● PROVIDED RECORDS
"""

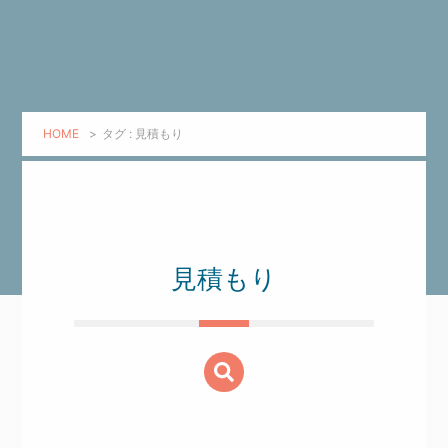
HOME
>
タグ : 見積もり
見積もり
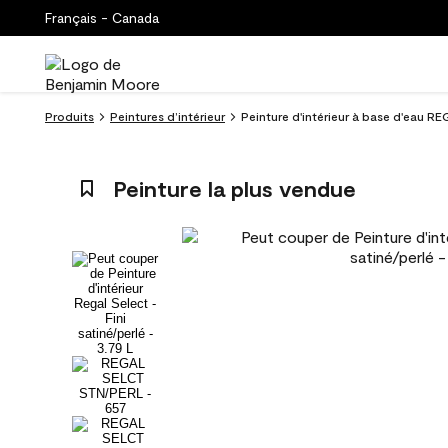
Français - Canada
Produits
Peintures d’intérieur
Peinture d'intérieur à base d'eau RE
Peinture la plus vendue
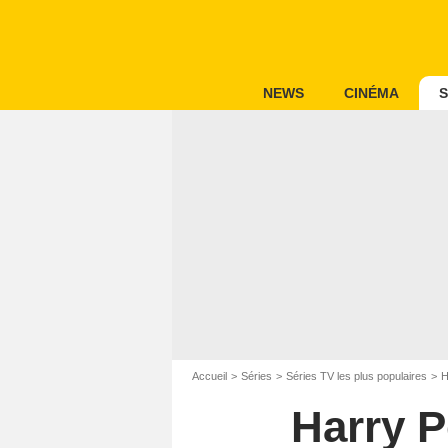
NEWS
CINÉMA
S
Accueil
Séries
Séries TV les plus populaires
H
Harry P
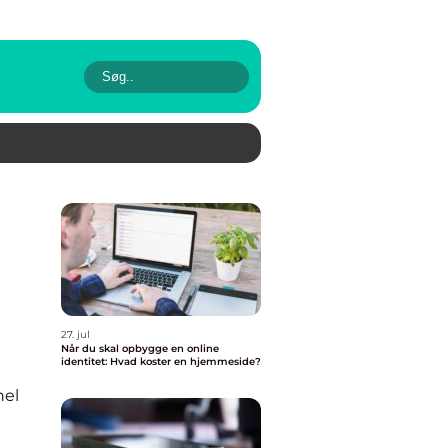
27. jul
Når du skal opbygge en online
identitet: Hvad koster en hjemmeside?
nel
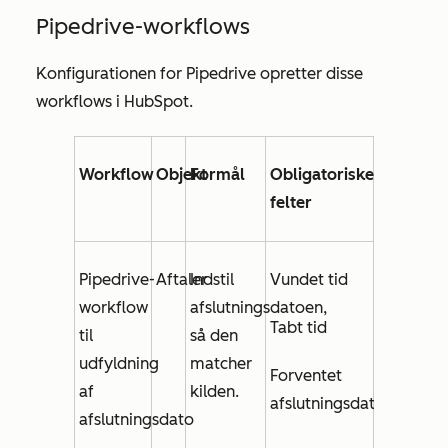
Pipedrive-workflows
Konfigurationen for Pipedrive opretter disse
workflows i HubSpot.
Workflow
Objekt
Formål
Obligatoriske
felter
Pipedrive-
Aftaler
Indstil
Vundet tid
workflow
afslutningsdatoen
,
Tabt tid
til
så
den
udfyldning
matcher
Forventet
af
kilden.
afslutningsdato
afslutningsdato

"""

● DIRECTIONS FOR THIS TASK
All of the data above should be transcribed verbatim, with pictures omitted.

● ANSWER TO THIS TASK
HOME
>
タグ : 見積もり
見積もり
Français - Canada
Produits
Peintures d’intérieur
Peinture d'intérieur à base d'eau RE
Peinture la plus vendue
NEWS
CINÉMA
S
Accueil
Séries
Séries TV les plus populaires
H
Harry P
27. jul
Når du skal opbygge en online
identitet: Hvad koster en hjemmeside?
nel
Pipedrive-workflows
Konfigurationen for Pipedrive opretter disse
workflows i HubSpot.
Workflow
Objekt
Formål
Obligatoriske
felter
Pipedrive-
Aftaler
Indstil
Vundet tid
workflow
afslutningsdatoen
,
Tabt tid
til
så
den
udfyldning
matcher
Forventet
af
kilden.
afslutningsdato
afslutningsdato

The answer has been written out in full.